Gohean Jeffrey R, Larson Erik R, Hsi Brian H, Kurusz Mark, Smalling Richard W, Longoria Raul G
From the *Windmill Cardiovascular Systems, Austin, Texas; †Division of Cardiovascular Medicine, University of Texas Medical School at Houston and The Memorial Hermann Heart and Vascular Institute, Houston, Texas; and ‡Department of Mechanical Engineering, University of Texas at Austin, Austin, Texas.
ASAIO J. 2017 Mar/Apr;63(2):198-206. doi: 10.1097/MAT.0000000000000460.

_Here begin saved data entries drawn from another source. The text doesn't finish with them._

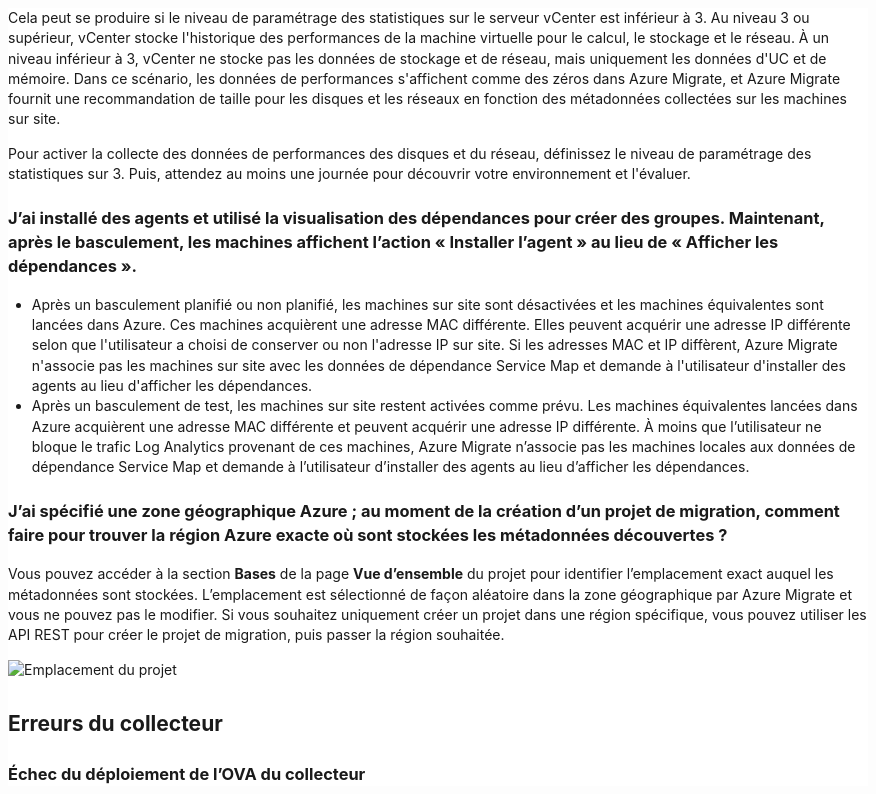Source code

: Cela peut se produire si le niveau de paramétrage des statistiques sur le serveur vCenter est inférieur à 3. Au niveau 3 ou supérieur, vCenter stocke l'historique des performances de la machine virtuelle pour le calcul, le stockage et le réseau. À un niveau inférieur à 3, vCenter ne stocke pas les données de stockage et de réseau, mais uniquement les données d'UC et de mémoire. Dans ce scénario, les données de performances s'affichent comme des zéros dans Azure Migrate, et Azure Migrate fournit une recommandation de taille pour les disques et les réseaux en fonction des métadonnées collectées sur les machines sur site.

Pour activer la collecte des données de performances des disques et du réseau, définissez le niveau de paramétrage des statistiques sur 3. Puis, attendez au moins une journée pour découvrir votre environnement et l'évaluer.

### <a name="i-installed-agents-and-used-the-dependency-visualization-to-create-groups-now-post-failover-the-machines-show-install-agent-action-instead-of-view-dependencies"></a>J’ai installé des agents et utilisé la visualisation des dépendances pour créer des groupes. Maintenant, après le basculement, les machines affichent l’action « Installer l’agent » au lieu de « Afficher les dépendances ».
* Après un basculement planifié ou non planifié, les machines sur site sont désactivées et les machines équivalentes sont lancées dans Azure. Ces machines acquièrent une adresse MAC différente. Elles peuvent acquérir une adresse IP différente selon que l'utilisateur a choisi de conserver ou non l'adresse IP sur site. Si les adresses MAC et IP diffèrent, Azure Migrate n'associe pas les machines sur site avec les données de dépendance Service Map et demande à l'utilisateur d'installer des agents au lieu d'afficher les dépendances.
* Après un basculement de test, les machines sur site restent activées comme prévu. Les machines équivalentes lancées dans Azure acquièrent une adresse MAC différente et peuvent acquérir une adresse IP différente. À moins que l’utilisateur ne bloque le trafic Log Analytics provenant de ces machines, Azure Migrate n’associe pas les machines locales aux données de dépendance Service Map et demande à l’utilisateur d’installer des agents au lieu d’afficher les dépendances.

### <a name="i-specified-an-azure-geography-while-creating-a-migration-project-how-do-i-find-out-the-exact-azure-region-where-the-discovered-metadata-would-be-stored"></a>J’ai spécifié une zone géographique Azure ; au moment de la création d’un projet de migration, comment faire pour trouver la région Azure exacte où sont stockées les métadonnées découvertes ?

Vous pouvez accéder à la section **Bases** de la page **Vue d’ensemble** du projet pour identifier l’emplacement exact auquel les métadonnées sont stockées. L’emplacement est sélectionné de façon aléatoire dans la zone géographique par Azure Migrate et vous ne pouvez pas le modifier. Si vous souhaitez uniquement créer un projet dans une région spécifique, vous pouvez utiliser les API REST pour créer le projet de migration, puis passer la région souhaitée.

   ![Emplacement du projet](./media/troubleshooting-general/geography-location.png)

## <a name="collector-errors"></a>Erreurs du collecteur

### <a name="deployment-of-collector-ova-failed"></a>Échec du déploiement de l’OVA du collecteur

This article provides an overview of the design challenges associated with scaling the low-shear pulsatile TORVAD ventricular assist device (VAD) for treating pediatric heart failure. A cardiovascular system model was used to determine that a 15 ml stroke volume device with a maximum flow rate of 4 L/min can provide full support to pediatric patients with body surface areas between 0.6 and 1.5 m. Low-shear stress in the blood is preserved as the device is scaled down and remains at least two orders of magnitude less than continuous flow VADs. A new magnetic linkage coupling the rotor and piston has been optimized using a finite element model (FEM) resulting in increased heat transfer to the blood while reducing the overall size of TORVAD. Motor FEM has also been used to reduce motor size and improve motor efficiency and heat transfer. FEM analysis predicts no more than 1°C temperature rise on any blood or tissue contacting surface of the device. The iterative computational approach established provides a methodology for developing a TORVAD platform technology with various device sizes for supporting the circulation of infants to adults.
本文概述了扩大低剪切搏动性TORVAD心室辅助装置(VAD)规模以治疗小儿心力衰竭所面临的设计挑战。使用心血管系统模型确定,一个冲程容积为15毫升、最大流速为4升/分钟的装置可为体表面积在0.6至1.5平方米之间的小儿患者提供全面支持。随着装置尺寸缩小,血液中的低剪切应力得以保留,并且比连续流VAD至少低两个数量级。一种连接转子和活塞的新型磁链已通过有限元模型(FEM)进行了优化,从而在减小TORVAD整体尺寸的同时增加了向血液的热传递。电机有限元模型也被用于减小电机尺寸、提高电机效率和热传递。有限元分析预测,该装置任何与血液或组织接触的表面温度升高不超过1摄氏度。所建立的迭代计算方法为开发具有各种装置尺寸的TORVAD平台技术提供了一种方法,该技术可支持从婴儿到成人的血液循环。